#### Selected text:
____________________

Mailing List Archive: ArrayIndexOutOfBounds exception with >2000 files

ArrayIndexOutOfBounds exception with >2000 files

Oct 30, 2001, 1:54 PM

Post #1 of 4 (1404 views)

Has anybody gotten the following exception when trying to search an index
with a large number of files (>2000)?

[junit] java.lang.ArrayIndexOutOfBoundsException
[junit] at java.lang.System.arraycopy(Native Method)
[junit] at
org.apache.lucene.store.RAMInputStream.readInternal(Unknown Source)
[junit] at org.apache.lucene.store.InputStream.readBytes(Unknown
Source)
[junit] at org.apache.lucene.index.SegmentReader.norms(Unknown
Source)
[junit] at org.apache.lucene.index.SegmentReader.norms(Unknown
Source)
[junit] at org.apache.lucene.search.TermQuery.scorer(Unknown Source)
[junit] at org.apache.lucene.search.BooleanQuery.scorer(Unknown
Source)
[junit] at org.apache.lucene.search.Query.scorer(Unknown Source)
[junit] at org.apache.lucene.search.IndexSearcher.search(Unknown
Source)
[junit] at org.apache.lucene.search.Hits.getMoreDocs(Unknown Source)
[junit] at org.apache.lucene.search.Hits.<init>(Unknown Source)
[junit] at org.apache.lucene.search.Searcher.search(Unknown Source)
[junit] at org.apache.lucene.search.Searcher.search(Unknown Source)
[junit] at
mmg.svc.lucene.LuceneIndex.searchKeywords(LuceneIndex.java:119)

____________________

#### Information provided:
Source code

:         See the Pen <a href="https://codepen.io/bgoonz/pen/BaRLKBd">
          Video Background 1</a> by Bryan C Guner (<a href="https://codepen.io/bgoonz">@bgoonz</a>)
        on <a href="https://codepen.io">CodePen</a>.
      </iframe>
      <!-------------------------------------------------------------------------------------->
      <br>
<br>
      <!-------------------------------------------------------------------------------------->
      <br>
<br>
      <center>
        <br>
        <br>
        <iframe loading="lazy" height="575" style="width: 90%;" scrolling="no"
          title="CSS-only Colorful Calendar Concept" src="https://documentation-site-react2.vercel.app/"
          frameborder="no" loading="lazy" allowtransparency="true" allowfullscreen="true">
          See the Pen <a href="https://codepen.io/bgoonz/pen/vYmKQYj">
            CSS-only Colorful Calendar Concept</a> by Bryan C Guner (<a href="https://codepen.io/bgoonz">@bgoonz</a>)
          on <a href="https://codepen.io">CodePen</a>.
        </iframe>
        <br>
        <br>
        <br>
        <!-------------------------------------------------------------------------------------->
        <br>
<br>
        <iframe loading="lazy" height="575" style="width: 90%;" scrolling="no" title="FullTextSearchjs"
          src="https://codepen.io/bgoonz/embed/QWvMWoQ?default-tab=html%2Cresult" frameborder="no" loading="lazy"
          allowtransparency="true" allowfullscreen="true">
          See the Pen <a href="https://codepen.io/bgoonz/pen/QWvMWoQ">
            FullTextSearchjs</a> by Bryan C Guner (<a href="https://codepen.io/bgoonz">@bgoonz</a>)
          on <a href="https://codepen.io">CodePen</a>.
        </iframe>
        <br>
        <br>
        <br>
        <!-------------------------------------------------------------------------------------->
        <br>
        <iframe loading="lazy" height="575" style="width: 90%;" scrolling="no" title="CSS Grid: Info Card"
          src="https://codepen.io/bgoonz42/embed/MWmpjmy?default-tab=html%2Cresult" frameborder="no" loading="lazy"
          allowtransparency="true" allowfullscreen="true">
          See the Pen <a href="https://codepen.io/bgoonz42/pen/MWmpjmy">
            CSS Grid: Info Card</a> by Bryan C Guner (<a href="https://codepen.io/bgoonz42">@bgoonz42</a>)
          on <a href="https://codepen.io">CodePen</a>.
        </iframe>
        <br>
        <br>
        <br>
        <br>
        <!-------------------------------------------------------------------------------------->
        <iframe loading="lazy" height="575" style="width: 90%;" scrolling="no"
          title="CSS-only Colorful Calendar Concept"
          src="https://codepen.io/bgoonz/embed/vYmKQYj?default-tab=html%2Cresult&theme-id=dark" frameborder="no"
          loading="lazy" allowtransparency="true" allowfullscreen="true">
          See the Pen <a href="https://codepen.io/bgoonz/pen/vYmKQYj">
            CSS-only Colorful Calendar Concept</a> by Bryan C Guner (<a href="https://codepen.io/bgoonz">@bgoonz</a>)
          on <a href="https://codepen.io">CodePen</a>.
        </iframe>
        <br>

____________________

#### Prompt:
Can you write out the stretch of the ArrayIndexOutOfBounds mailing list post from "[junit] at org.apache.lucene.search.Hits.<init>(Unknown" through "mmg.svc.lucene.LuceneIndex.searchKeywords(LuceneIndex.java:119)", word for word?

#### Problem solution:
[junit] at org.apache.lucene.search.Hits.<init>(Unknown Source)
[junit] at org.apache.lucene.search.Searcher.search(Unknown Source)
[junit] at org.apache.lucene.search.Searcher.search(Unknown Source)
[junit] at
mmg.svc.lucene.LuceneIndex.searchKeywords(LuceneIndex.java:119)